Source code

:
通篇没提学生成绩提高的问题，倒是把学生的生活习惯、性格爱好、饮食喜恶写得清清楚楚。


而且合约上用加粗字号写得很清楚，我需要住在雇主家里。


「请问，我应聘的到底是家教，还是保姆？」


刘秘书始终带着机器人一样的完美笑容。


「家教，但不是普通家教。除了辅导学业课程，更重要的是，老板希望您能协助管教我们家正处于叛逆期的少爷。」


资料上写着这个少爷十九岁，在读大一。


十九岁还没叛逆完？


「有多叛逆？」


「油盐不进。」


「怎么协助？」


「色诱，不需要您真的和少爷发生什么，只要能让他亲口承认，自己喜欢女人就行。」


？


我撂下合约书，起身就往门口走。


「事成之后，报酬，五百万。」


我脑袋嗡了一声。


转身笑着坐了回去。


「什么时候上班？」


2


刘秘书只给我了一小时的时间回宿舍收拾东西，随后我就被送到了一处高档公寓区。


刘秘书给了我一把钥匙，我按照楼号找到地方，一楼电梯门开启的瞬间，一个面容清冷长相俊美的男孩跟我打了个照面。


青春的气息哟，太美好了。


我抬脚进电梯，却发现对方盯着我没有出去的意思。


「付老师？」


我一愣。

Directions
Your task is to transcribe the listing above in full and exactly.

Expected output
Source code

:
通篇没提学生成绩提高的问题，倒是把学生的生活习惯、性格爱好、饮食喜恶写得清清楚楚。


而且合约上用加粗字号写得很清楚，我需要住在雇主家里。


「请问，我应聘的到底是家教，还是保姆？」


刘秘书始终带着机器人一样的完美笑容。


「家教，但不是普通家教。除了辅导学业课程，更重要的是，老板希望您能协助管教我们家正处于叛逆期的少爷。」


资料上写着这个少爷十九岁，在读大一。


十九岁还没叛逆完？


「有多叛逆？」


「油盐不进。」


「怎么协助？」


「色诱，不需要您真的和少爷发生什么，只要能让他亲口承认，自己喜欢女人就行。」


？


我撂下合约书，起身就往门口走。


「事成之后，报酬，五百万。」


我脑袋嗡了一声。


转身笑着坐了回去。


「什么时候上班？」


2


刘秘书只给我了一小时的时间回宿舍收拾东西，随后我就被送到了一处高档公寓区。


刘秘书给了我一把钥匙，我按照楼号找到地方，一楼电梯门开启的瞬间，一个面容清冷长相俊美的男孩跟我打了个照面。


青春的气息哟，太美好了。


我抬脚进电梯，却发现对方盯着我没有出去的意思。


「付老师？」


我一愣。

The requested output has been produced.